- RECORDED DATA:
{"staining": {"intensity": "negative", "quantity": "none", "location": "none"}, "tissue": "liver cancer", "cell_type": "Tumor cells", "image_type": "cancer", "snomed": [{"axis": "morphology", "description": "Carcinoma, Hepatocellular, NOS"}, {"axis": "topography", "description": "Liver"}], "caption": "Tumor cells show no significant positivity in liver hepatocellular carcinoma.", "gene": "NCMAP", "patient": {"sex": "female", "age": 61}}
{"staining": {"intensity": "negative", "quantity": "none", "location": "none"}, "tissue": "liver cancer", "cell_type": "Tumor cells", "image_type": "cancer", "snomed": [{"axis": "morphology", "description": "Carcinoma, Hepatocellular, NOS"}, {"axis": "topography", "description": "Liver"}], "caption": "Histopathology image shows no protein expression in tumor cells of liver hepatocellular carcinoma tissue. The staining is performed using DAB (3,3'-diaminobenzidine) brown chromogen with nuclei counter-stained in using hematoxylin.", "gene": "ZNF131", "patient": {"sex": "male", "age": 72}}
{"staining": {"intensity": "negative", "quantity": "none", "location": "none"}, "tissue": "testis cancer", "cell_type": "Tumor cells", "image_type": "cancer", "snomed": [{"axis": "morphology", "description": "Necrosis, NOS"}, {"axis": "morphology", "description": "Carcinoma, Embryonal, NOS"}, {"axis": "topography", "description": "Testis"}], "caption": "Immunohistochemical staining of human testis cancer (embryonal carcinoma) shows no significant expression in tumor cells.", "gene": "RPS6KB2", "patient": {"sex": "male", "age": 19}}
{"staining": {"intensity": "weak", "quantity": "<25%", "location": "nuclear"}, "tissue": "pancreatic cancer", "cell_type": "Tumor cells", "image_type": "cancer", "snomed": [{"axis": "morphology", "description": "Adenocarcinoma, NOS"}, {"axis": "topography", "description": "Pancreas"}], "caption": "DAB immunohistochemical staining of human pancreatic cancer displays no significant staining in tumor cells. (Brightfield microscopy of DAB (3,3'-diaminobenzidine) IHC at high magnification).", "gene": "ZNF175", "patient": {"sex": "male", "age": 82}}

- EXERCISE OBJECTIVE: Write the data out again. Match it exactly.

- ANSWER SPACE:
{"staining": {"intensity": "negative", "quantity": "none", "location": "none"}, "tissue": "liver cancer", "cell_type": "Tumor cells", "image_type": "cancer", "snomed": [{"axis": "morphology", "description": "Carcinoma, Hepatocellular, NOS"}, {"axis": "topography", "description": "Liver"}], "caption": "Tumor cells show no significant positivity in liver hepatocellular carcinoma.", "gene": "NCMAP", "patient": {"sex": "female", "age": 61}}
{"staining": {"intensity": "negative", "quantity": "none", "location": "none"}, "tissue": "liver cancer", "cell_type": "Tumor cells", "image_type": "cancer", "snomed": [{"axis": "morphology", "description": "Carcinoma, Hepatocellular, NOS"}, {"axis": "topography", "description": "Liver"}], "caption": "Histopathology image shows no protein expression in tumor cells of liver hepatocellular carcinoma tissue. The staining is performed using DAB (3,3'-diaminobenzidine) brown chromogen with nuclei counter-stained in using hematoxylin.", "gene": "ZNF131", "patient": {"sex": "male", "age": 72}}
{"staining": {"intensity": "negative", "quantity": "none", "location": "none"}, "tissue": "testis cancer", "cell_type": "Tumor cells", "image_type": "cancer", "snomed": [{"axis": "morphology", "description": "Necrosis, NOS"}, {"axis": "morphology", "description": "Carcinoma, Embryonal, NOS"}, {"axis": "topography", "description": "Testis"}], "caption": "Immunohistochemical staining of human testis cancer (embryonal carcinoma) shows no significant expression in tumor cells.", "gene": "RPS6KB2", "patient": {"sex": "male", "age": 19}}
{"staining": {"intensity": "weak", "quantity": "<25%", "location": "nuclear"}, "tissue": "pancreatic cancer", "cell_type": "Tumor cells", "image_type": "cancer", "snomed": [{"axis": "morphology", "description": "Adenocarcinoma, NOS"}, {"axis": "topography", "description": "Pancreas"}], "caption": "DAB immunohistochemical staining of human pancreatic cancer displays no significant staining in tumor cells. (Brightfield microscopy of DAB (3,3'-diaminobenzidine) IHC at high magnification).", "gene": "ZNF175", "patient": {"sex": "male", "age": 82}}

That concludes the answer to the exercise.